I think we don't have enough funds for a MGLS-police. So you can probably get away with it.


----------



## Sakarie (Jun 16, 2010)

I like the idea, but I'm afraid it sounds way too silly to say that in swedish. I won't dare, that's for sure. 

Well, there is no swede (as far as I know) that uses MGLS, so I guess it won't be a problem.


----------



## LewisJ (Jun 16, 2010)

Personally I think Miggles is more phonetic, but it's hard to argue phonetics in a word with no vowels. Plus it might be awkward to tell people I use the Muggles method to solve the cube (whenever I get around to learning MGLS ofc).


----------



## riffz (Jun 17, 2010)

I think I'll stick to em gee ell ess.


----------



## Johannes91 (Jun 17, 2010)

Lucas Garron said:


> shelley said:
> 
> 
> > That's all well and good, but we really need an alternate pronunciation of "COLL". Pronouncing the letters gets awkward all the vowels in "see oh ell" get mushed together when you try to say it fast. Can we just say "koll"?
> ...



It has been standard here for a long time, although our "koll" != your "koll".


----------



## Owen (Jun 17, 2010)

F2L is pronounced "fiddle", OLL is pronounced "ole" and PLL is pronounced "pill 

At least thats what I use.


----------



## Feryll (Jun 17, 2010)

Owen said:


> F2L is pronounced "fiddle", OLL is pronounced "ole" and PLL is pronounced "pill
> 
> At least thats what I use.



Seafop pronunciations should remain the same, except for CFOP itself.


----------



## oprah62 (Jun 17, 2010)

Lucas=Harry Potter


jk


----------



## Toad (Jun 17, 2010)

oprah62 said:


> Lucas=Harry Potter
> 
> 
> jk



No.

Lucas uses muggles. Harry just uses Hermione.


----------



## Lucas Garron (Jun 17, 2010)

randomtoad said:


> oprah62 said:
> 
> 
> > Lucas=Harry Potter
> ...



:-/

1) The spelling is MGLS. Always been, and will be.
2) How easily _could_ Hermione solve a cube?


----------



## oprah62 (Jun 17, 2010)

randomtoad said:


> oprah62 said:
> 
> 
> > Lucas=Harry Potter
> ...



Any ginger cubers out there for Ron?


----------



## iasimp1997 (Jun 17, 2010)

harry potter ftw

Edit: ninja'd.


----------



## Toad (Jun 17, 2010)

Lucas Garron said:


> randomtoad said:
> 
> 
> > oprah62 said:
> ...



I don't care but she's hot. 

EDIT:
Maarten seems to disagree...
21:15:15 Maarten: SHE'S A ****IN GEEKY WIZARD WITH PARENTS WHO ARE MGLS
21:15:32 Toad: YES BUT SHE'S BEAUTIFUL


----------



## blade740 (Jun 18, 2010)

I've always pronounced it "EM-JELLIS" in my head.


----------



## Tim Major (Jun 18, 2010)

MaJeLSe is how I've said it 
I always say OLL (rhymes with troll) and KOLL. And PuLL. (I put emphasise on the capital letters, and basically pass by the others.
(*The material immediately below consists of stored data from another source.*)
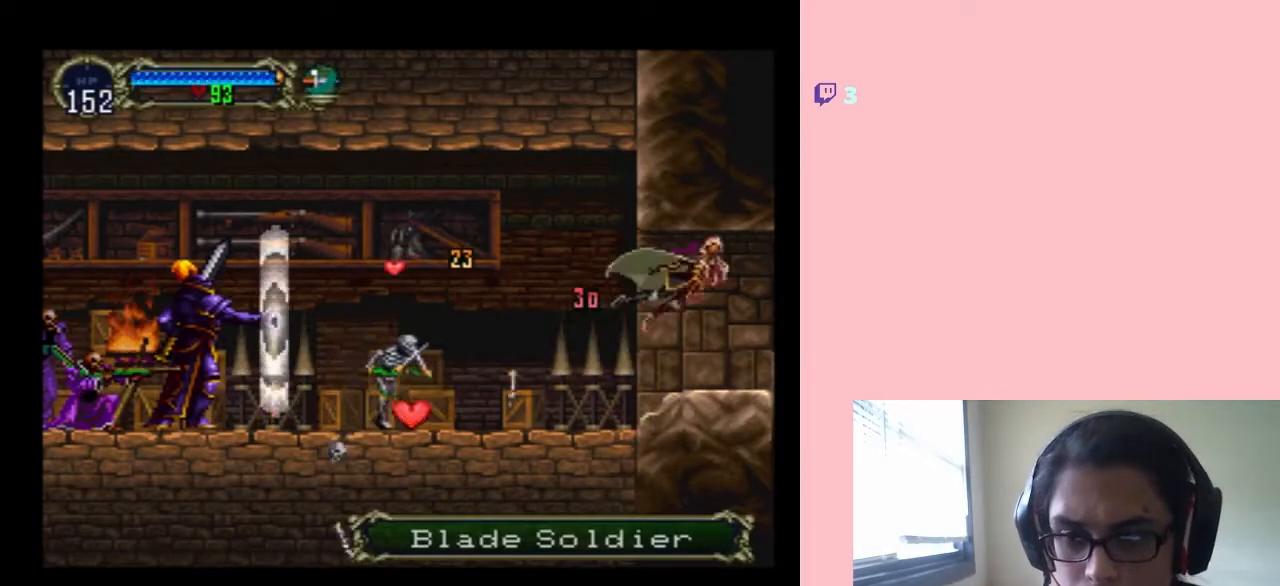
Gameplay with a controller (Nintendo layout); each line is a JSON object with the inputs held at the frame after it. "events" lists button and stick changes between this image and that frame as [ms after this image, input, new state], when the widget could be followed in between. Not read: L2 L3 R2 R3.
{"buttons": ["DPAD_LEFT"], "left_stick": "center", "right_stick": "center", "events": [[83, "DPAD_LEFT", "down"]]}
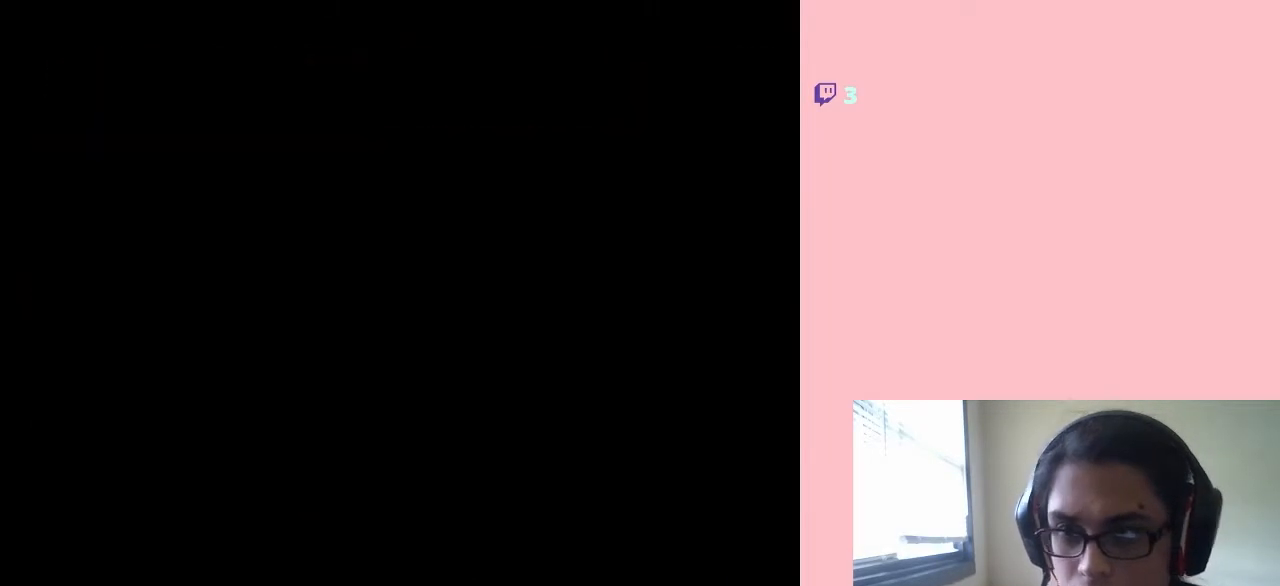
{"buttons": [], "left_stick": "center", "right_stick": "center", "events": [[67, "DPAD_LEFT", "up"]]}
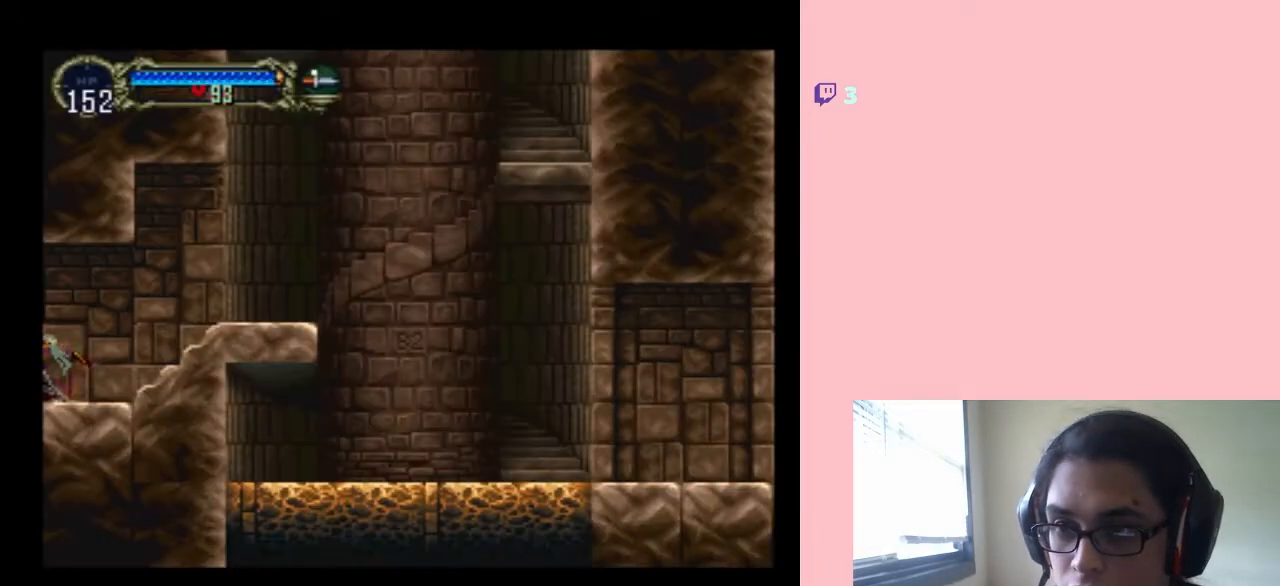
{"buttons": ["DPAD_LEFT"], "left_stick": "center", "right_stick": "center", "events": [[33, "DPAD_RIGHT", "down"], [133, "DPAD_RIGHT", "up"], [283, "DPAD_LEFT", "down"]]}
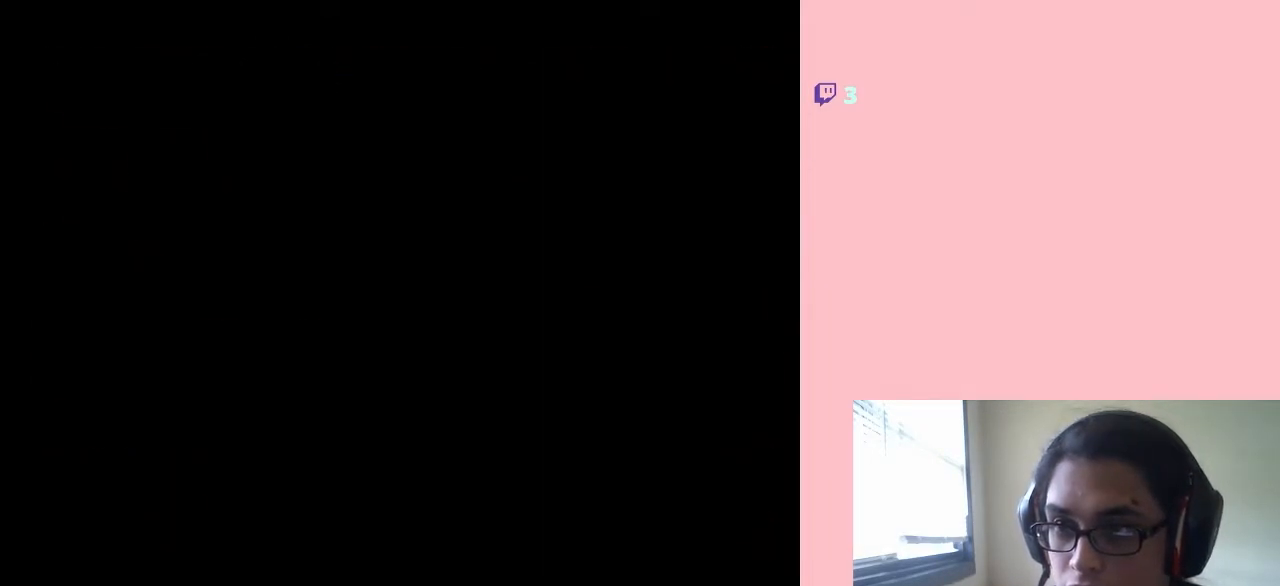
{"buttons": [], "left_stick": "center", "right_stick": "center", "events": [[67, "DPAD_LEFT", "up"]]}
Miggle makes more sense to me too.


----------



## Faz (Jun 18, 2010)

You don't say oll, pull, and koll.


----------



## megaminxwin (Jun 18, 2010)

I say COLL like this: Koe ell ell.

Don't ask why.


----------



## EnterPseudonym (Jun 18, 2010)

OLL - Oh el el
PLL - Pee el el
MGLS - em gee el es
COLL - see oh el el
CFOP - see eff oh pee

if you havent caught on by now...


----------



## InfernoTowel (Jun 19, 2010)

megaminxwin said:


> I say COLL like this: Koe ell ell.
> 
> Don't ask why.


I do too...


----------



## Joker (Jun 19, 2010)

I say
OLL - Oh el el
PLL - Pee el el
MGLS - em gee el es
COLL - see oh el el
ELL - ee el el 
CFOP - see fawp (C-FOP) 
Haha so everything by its letters, cept CFOP


----------



## Dene (Jun 20, 2010)

COLL is the only abreviation I have bothered to create a "word" for (koll). I see no need to do it for anything else.


----------



## Sa967St (Jun 20, 2010)

blade740 said:


> I've always pronounced it "EM-JELLIS" in my head.



that kinda sounds like "Am Jealous"


----------



## Jebediah54 (Jun 20, 2010)

Joker said:


> I say
> OLL - Oh el el
> PLL - Pee el el
> MGLS - em gee el es
> ...



That's how I say it.

IMO, CFOP is the only one that can be put into a pronunciation since "see fop" doesn't even sound like another word to get it confuse with (that I can think of right off the top of my head).


----------